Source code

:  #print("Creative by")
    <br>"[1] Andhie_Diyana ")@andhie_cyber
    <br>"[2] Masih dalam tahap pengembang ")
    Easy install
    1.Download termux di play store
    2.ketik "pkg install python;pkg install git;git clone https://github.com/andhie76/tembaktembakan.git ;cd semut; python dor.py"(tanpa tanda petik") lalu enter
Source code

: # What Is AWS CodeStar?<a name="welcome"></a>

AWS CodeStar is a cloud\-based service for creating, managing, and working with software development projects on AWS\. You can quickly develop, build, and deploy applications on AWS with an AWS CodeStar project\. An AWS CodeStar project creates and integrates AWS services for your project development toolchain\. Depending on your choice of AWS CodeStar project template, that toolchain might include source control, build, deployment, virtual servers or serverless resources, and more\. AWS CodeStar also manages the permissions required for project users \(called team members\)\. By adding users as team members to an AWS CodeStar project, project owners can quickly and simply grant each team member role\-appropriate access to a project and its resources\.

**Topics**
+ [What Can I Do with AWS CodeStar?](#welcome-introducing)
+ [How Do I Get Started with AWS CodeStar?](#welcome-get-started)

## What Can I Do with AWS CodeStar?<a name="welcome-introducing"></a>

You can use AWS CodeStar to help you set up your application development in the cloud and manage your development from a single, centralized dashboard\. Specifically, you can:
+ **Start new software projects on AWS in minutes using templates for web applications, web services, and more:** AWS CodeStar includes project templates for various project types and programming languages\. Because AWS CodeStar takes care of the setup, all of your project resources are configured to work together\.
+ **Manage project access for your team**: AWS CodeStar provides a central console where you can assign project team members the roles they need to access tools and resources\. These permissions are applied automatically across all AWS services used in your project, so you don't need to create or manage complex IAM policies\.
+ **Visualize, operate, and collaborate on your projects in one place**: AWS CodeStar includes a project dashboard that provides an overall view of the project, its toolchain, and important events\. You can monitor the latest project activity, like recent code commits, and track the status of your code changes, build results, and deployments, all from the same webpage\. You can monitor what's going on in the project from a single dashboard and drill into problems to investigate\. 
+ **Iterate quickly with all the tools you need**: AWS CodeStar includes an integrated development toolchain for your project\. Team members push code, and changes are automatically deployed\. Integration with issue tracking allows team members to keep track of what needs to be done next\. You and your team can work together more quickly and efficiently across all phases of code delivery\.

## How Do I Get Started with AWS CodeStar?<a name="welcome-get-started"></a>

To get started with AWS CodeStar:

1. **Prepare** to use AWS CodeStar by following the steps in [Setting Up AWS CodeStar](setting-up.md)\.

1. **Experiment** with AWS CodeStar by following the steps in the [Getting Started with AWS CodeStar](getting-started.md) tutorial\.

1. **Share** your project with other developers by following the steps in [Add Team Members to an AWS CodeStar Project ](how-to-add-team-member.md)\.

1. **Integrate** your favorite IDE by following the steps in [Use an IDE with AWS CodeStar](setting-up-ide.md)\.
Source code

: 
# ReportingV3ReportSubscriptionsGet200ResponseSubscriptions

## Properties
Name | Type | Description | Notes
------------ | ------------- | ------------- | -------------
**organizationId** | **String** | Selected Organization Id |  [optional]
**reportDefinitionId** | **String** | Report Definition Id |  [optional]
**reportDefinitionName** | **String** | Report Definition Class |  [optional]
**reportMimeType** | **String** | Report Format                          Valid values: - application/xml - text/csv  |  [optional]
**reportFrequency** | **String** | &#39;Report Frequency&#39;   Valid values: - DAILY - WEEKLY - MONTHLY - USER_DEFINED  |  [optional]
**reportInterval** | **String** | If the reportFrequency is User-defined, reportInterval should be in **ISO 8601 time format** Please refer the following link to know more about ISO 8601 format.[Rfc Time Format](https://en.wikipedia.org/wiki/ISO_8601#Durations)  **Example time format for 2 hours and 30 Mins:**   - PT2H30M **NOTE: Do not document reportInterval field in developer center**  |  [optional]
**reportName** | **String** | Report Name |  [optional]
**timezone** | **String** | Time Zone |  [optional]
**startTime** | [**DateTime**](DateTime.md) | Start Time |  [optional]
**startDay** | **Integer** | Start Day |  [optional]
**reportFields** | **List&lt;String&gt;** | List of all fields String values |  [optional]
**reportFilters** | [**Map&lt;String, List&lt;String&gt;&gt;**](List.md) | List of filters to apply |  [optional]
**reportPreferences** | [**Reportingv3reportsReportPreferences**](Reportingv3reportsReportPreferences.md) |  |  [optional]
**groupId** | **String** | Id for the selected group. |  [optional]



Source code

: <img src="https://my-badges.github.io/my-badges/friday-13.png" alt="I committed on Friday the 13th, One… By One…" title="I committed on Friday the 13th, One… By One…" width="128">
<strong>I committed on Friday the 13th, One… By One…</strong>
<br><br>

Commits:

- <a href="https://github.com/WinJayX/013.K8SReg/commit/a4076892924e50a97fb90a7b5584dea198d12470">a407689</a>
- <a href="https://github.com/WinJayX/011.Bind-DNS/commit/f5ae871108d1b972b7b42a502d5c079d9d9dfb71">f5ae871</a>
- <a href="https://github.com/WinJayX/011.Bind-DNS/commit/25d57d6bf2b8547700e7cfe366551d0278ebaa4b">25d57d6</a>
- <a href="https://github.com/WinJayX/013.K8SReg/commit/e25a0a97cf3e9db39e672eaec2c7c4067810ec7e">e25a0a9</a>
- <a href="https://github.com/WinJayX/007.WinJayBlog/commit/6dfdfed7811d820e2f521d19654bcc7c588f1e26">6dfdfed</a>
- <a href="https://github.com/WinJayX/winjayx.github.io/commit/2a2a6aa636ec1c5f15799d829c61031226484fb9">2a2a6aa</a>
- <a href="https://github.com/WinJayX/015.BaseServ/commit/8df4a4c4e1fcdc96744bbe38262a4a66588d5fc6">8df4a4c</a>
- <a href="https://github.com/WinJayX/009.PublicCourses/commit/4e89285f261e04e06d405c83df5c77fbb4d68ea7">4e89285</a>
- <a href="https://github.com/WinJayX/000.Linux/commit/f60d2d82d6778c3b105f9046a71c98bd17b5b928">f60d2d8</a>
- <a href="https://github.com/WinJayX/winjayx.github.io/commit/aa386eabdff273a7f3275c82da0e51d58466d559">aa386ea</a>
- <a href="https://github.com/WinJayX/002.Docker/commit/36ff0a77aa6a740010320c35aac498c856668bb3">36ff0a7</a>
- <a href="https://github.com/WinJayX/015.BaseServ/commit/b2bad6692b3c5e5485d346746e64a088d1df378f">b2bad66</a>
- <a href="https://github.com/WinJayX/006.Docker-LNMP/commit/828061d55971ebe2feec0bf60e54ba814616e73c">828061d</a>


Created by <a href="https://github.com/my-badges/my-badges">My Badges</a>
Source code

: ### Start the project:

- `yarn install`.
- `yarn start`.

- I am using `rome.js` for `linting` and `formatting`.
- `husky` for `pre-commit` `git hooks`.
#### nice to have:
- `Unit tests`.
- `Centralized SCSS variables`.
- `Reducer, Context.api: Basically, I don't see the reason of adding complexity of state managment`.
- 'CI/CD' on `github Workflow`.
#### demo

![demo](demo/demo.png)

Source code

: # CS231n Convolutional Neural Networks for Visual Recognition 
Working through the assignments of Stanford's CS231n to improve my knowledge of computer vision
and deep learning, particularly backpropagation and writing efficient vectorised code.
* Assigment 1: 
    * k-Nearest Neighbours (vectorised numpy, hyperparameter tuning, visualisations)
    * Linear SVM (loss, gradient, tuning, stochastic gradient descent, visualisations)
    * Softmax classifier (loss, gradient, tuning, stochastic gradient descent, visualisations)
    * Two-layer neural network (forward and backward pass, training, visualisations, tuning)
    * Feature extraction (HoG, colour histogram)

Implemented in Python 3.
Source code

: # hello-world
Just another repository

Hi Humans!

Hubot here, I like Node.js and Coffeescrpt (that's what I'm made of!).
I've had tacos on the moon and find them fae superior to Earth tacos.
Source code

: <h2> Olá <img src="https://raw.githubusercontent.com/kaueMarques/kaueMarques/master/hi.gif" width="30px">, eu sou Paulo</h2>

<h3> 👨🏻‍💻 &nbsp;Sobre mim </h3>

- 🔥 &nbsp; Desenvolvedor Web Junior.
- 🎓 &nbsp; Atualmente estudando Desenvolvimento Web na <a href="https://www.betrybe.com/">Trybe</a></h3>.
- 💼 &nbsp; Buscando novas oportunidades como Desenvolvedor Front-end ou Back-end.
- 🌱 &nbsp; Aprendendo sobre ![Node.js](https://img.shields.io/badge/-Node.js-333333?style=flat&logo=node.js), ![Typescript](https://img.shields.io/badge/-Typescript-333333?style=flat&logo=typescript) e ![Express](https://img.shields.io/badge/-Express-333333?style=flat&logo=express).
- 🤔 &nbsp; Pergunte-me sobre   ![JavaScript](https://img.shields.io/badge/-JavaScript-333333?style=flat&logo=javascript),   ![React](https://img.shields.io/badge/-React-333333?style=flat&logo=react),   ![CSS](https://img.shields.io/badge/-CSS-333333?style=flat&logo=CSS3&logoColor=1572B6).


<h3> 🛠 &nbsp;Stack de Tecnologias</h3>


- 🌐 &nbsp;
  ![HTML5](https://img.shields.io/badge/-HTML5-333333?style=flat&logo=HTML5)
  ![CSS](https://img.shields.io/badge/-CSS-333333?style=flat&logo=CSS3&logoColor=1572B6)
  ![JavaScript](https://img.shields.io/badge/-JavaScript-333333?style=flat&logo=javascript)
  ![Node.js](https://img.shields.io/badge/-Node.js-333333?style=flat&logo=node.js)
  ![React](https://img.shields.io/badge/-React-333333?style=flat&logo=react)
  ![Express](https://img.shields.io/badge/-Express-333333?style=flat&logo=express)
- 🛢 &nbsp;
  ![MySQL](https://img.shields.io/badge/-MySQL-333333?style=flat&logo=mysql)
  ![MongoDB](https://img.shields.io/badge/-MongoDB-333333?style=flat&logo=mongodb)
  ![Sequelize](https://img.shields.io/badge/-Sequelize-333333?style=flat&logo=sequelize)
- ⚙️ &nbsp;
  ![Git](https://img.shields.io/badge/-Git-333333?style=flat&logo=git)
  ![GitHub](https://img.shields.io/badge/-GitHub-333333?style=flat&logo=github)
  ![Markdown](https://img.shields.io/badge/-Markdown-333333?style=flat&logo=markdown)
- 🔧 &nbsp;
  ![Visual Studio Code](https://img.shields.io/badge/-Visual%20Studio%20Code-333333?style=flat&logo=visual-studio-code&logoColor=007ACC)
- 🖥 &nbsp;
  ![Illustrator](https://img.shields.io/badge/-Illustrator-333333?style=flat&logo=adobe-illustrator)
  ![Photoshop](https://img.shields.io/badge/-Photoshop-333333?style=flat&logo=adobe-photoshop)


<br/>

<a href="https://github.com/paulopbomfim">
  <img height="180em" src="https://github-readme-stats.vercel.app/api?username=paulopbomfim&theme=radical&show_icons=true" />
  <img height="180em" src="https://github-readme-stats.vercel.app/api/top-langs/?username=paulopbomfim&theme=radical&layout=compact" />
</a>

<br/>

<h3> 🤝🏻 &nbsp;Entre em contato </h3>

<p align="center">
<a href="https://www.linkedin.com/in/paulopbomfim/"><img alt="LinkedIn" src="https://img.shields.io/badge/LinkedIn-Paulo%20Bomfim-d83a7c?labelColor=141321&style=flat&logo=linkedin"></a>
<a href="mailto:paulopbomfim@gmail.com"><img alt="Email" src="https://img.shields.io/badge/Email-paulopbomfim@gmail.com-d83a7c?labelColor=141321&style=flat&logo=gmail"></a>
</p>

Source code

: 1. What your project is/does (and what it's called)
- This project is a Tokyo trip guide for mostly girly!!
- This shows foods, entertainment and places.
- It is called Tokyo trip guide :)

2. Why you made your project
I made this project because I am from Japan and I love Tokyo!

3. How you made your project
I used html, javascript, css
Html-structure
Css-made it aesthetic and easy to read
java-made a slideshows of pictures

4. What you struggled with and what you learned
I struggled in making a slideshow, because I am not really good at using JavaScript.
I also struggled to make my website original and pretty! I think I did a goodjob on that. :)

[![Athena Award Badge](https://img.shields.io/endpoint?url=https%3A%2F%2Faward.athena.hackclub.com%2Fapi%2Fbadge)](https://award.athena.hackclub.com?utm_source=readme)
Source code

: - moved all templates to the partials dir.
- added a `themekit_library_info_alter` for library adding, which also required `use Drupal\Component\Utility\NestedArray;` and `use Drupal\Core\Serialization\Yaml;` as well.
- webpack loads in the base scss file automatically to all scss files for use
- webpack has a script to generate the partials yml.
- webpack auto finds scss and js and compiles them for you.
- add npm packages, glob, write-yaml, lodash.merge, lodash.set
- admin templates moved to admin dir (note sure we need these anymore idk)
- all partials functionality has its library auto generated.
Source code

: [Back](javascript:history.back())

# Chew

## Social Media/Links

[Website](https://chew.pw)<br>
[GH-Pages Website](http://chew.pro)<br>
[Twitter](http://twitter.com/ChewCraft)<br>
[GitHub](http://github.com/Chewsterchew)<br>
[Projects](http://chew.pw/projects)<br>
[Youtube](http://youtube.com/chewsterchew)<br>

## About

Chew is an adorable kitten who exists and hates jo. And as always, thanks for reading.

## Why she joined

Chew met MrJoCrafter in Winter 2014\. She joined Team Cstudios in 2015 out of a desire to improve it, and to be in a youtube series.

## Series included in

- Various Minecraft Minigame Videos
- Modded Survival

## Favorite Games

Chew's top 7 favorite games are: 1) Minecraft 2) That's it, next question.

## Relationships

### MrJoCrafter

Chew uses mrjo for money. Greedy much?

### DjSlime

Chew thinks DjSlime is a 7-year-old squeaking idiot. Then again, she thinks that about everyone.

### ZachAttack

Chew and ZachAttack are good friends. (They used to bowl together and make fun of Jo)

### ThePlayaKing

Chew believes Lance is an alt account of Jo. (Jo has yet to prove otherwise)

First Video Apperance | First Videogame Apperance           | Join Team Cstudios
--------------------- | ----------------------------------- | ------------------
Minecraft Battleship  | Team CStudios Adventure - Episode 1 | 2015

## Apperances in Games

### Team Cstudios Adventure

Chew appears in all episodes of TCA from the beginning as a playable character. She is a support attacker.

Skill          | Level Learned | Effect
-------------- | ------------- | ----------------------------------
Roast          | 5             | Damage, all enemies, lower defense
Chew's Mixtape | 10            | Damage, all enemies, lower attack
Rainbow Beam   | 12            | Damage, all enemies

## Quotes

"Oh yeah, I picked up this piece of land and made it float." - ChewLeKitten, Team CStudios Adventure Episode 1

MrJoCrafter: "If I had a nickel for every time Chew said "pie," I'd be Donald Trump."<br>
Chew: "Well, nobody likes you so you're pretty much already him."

----------------------------------------

Select all lines in the listing above where the word "guide" appears, and show them.

- This project is a Tokyo trip guide for mostly girly!!
- It is called Tokyo trip guide :)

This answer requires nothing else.